Here are some quick tips to improving your shop's ability to address those words that come after “because:”
- Meet as a team to get consensus on how decisions will be made. You're not pre-determining what the decisions will be. You're finding out what your rubrics for decision-making are. Set out clear rules for engagement in argument and debate, that such things should never be personal. Check egos at the door and hold each other accountable.
- Adopt a Definition of Done (DoD) and agree that it's inviolable. Just as there's a process for how decisions are made, among the many alternatives, there's a software development process that will work well for your shop. It's far better to hold something from deployment for quality reasons than to let it pass and ruin reputations, lose money, and create problems for yourselves and your customers. That's how technical debt unreasonably and unnecessarily accumulates. The entire point of stopping problems before they start is to better manage technical debt accumulation.

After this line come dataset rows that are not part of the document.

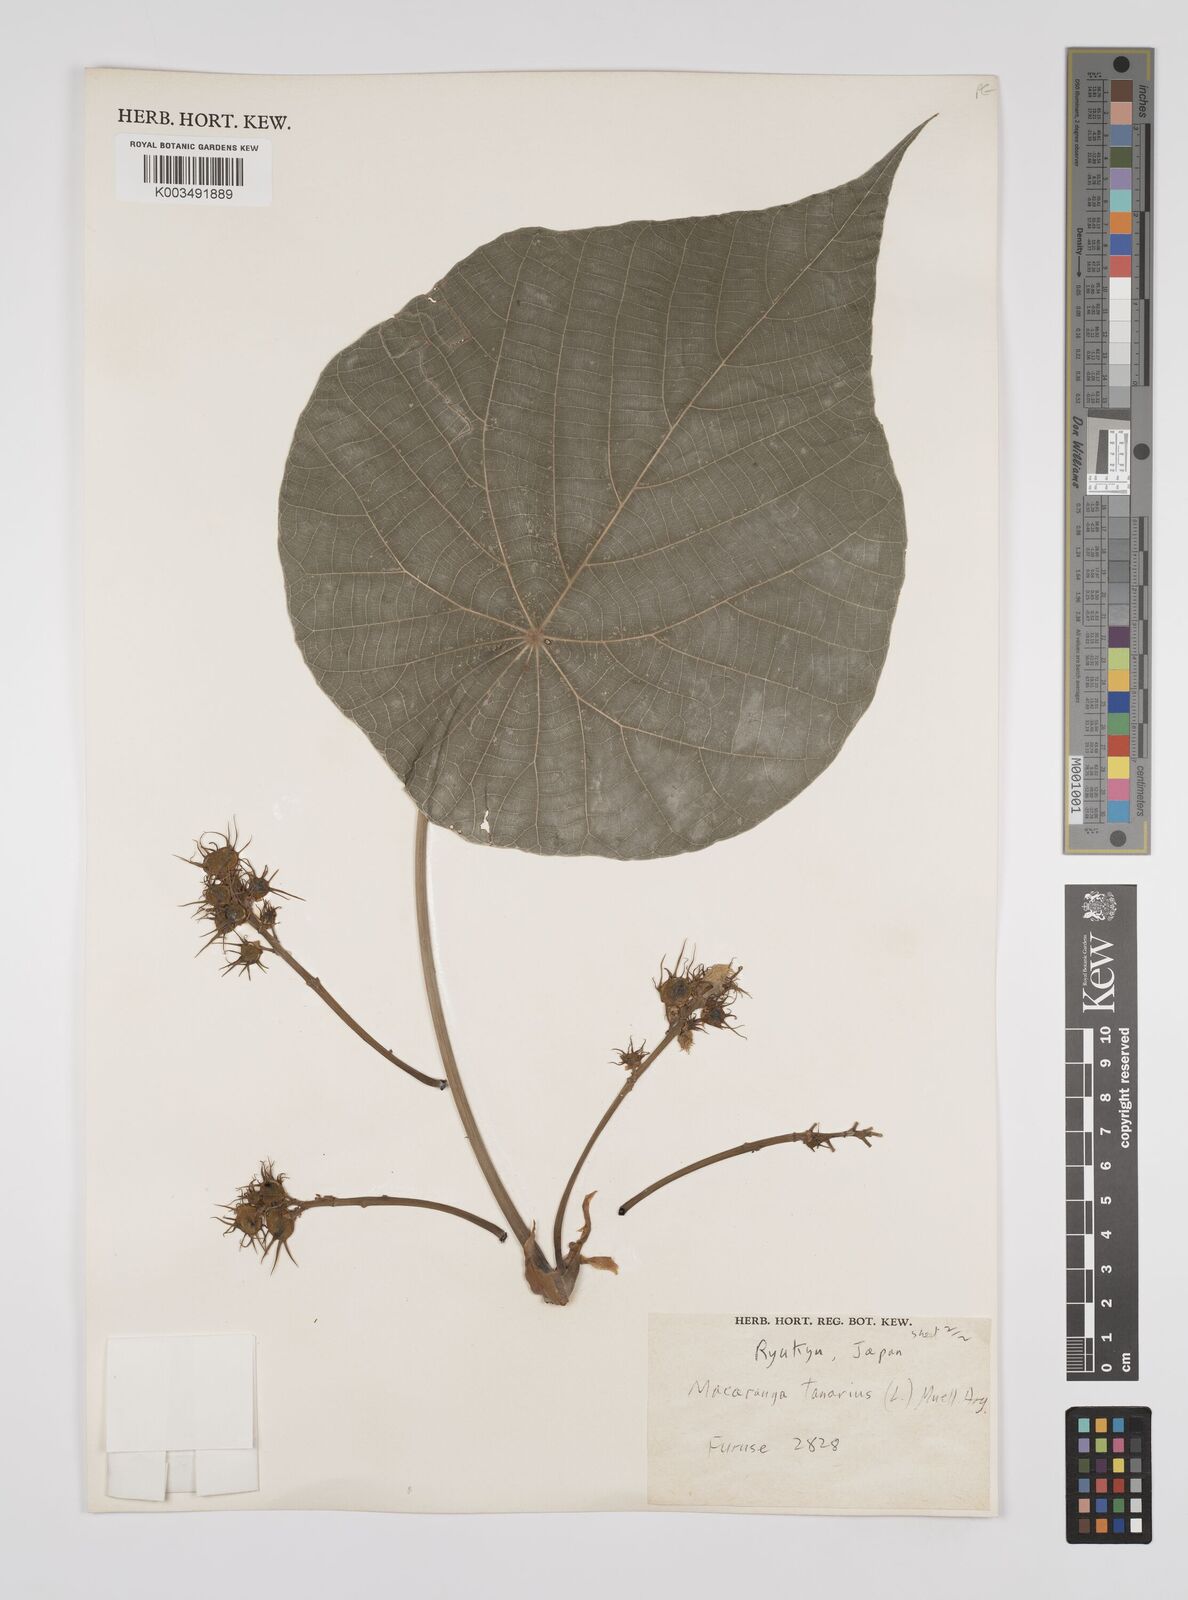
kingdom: Plantae
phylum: Tracheophyta
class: Magnoliopsida
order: Malpighiales
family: Euphorbiaceae
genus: Macaranga
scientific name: Macaranga tanarius
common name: Parasol leaf tree
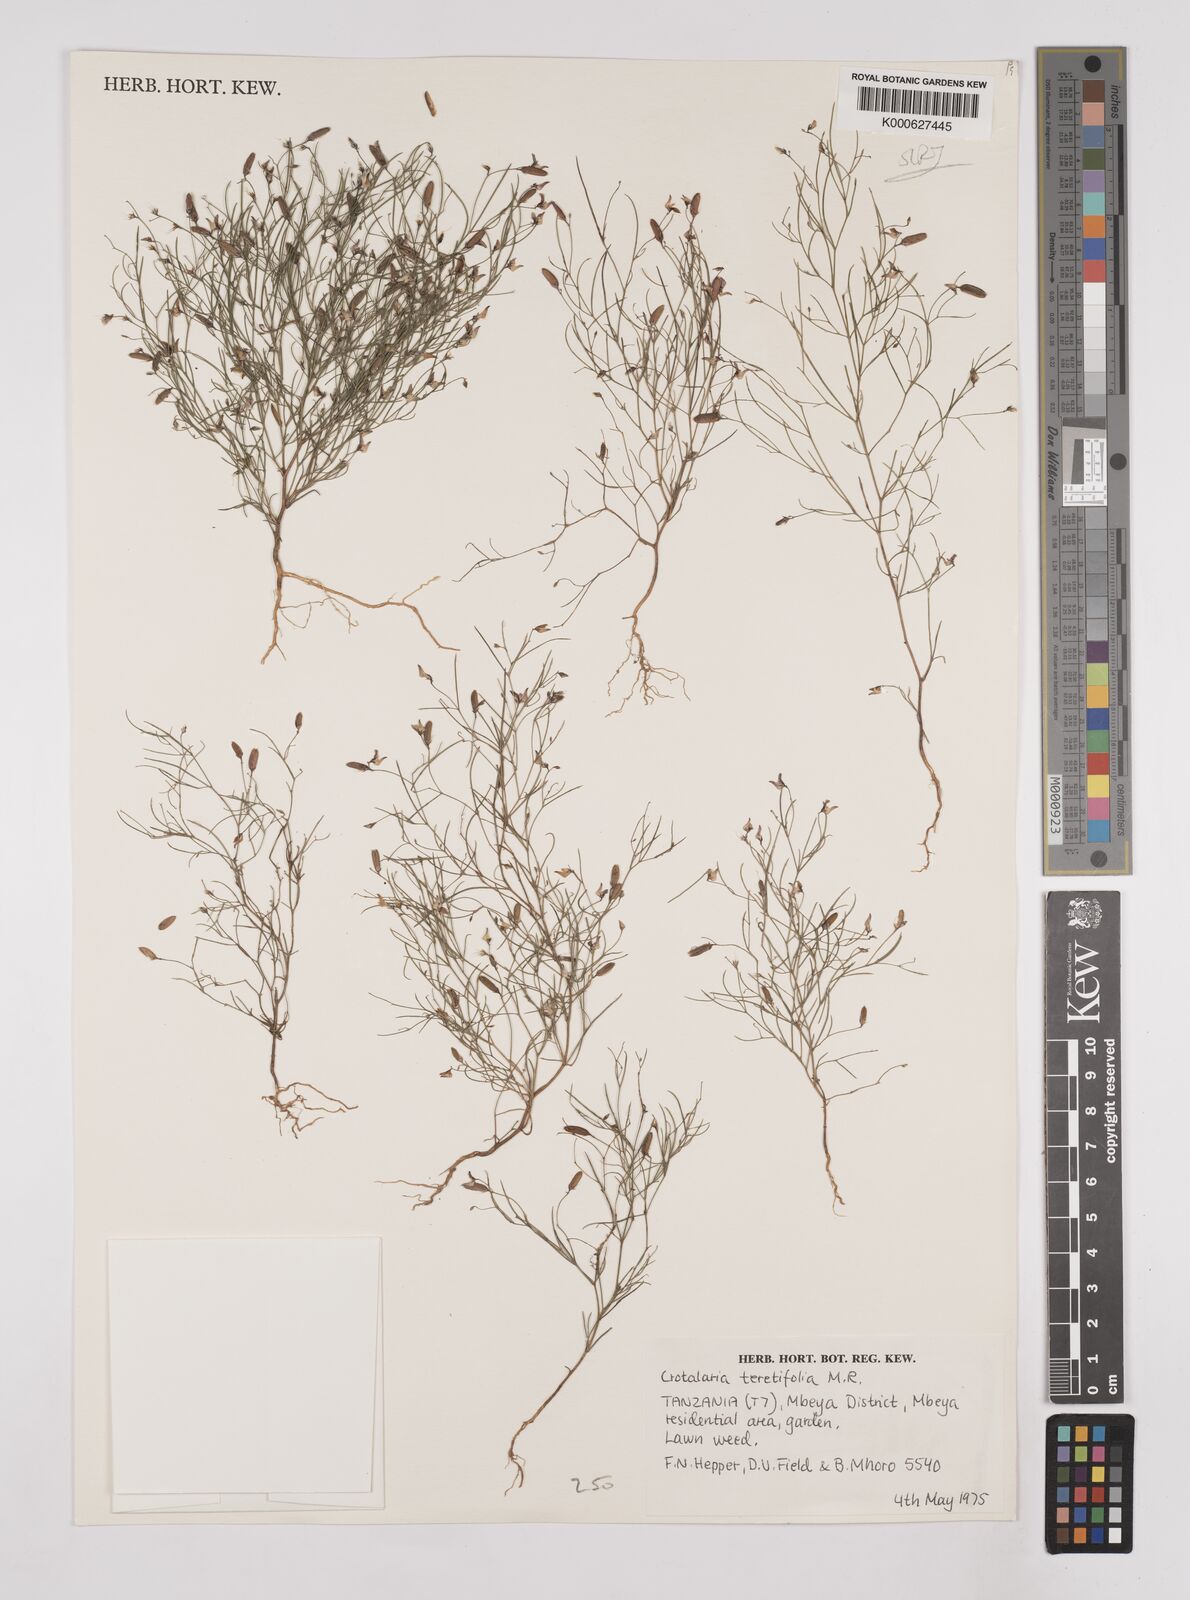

- Adopt a two-prong test when analyzing facts: relevance and probative value. Here's another borrowed item from the law: Relevance is about how “closely connected” one thing is to another. How close something gets to being relevant is a question for the entire team. Irrelevant facts are distractions. This is an important area because if there's disagreement about relevance, that means one of two things: somebody is creating a dependency relationship when there's none, or there's an unacknowledged dependency in the system. The second testing prong is probative value. In other words, can it be verified? Is the fact what it purports to be? Is it credible? Scrutinizing facts can be time-consuming and difficult, but facts are the foundations of your decisions. It's important to disregard facts as quickly as possible that are either not relevant or have no probative value.
- It's important to have and maintain a record of what happened. When it comes time to be able to demonstrate what happened to some third party, is there a system you can rely upon? A credible auditor can't just take someone's word for it. Remember, the auditor is assessing the facts you supply for relevance and probative value too. There are many tools that support processes concerning how we build software, such as Azure DevOps, GitHub, Atlassian, Jenkins, Team City, Rally, etc. As tools, they rely upon people and processes to work correctly and deliver the expected benefits. There's perhaps no other area so rife with debate than tools, their selection, which is best, how best used, etc. The point here is that it's not only important to log your application's activities. It's just as important to log how your team decides things, so you can demonstrate later what happened in the past. Without a discernable record, any response to the question of what happened is, at best, just an opinion of what individuals recall. They may be accurate or entirely off, you can't know.
- Embrace Dr. W. Edwards Deming's research and actively look to eliminate dependencies on manual inspections. The more that can be systemized and automated, the less it's subject to the variable of human intervention. With systemized consistency, the more resilient your processes can be and, perhaps more importantly, the more comparable they become through time because you've recorded how the automated processes have modified over time. These automations are at the heart of unit testing and continuous integration and deployment (CI/CD) pipelines today in modern DevOps implementations.
If you aim to improve quality, you must understand the causal factors of success, which are learned through understanding the causal factors of failure - the “because” of it all. You need to be able answer “We succeeded because…” and “We failed because…” This can be a long and daunting journey but it's not only worth the time and effort, it's also necessary.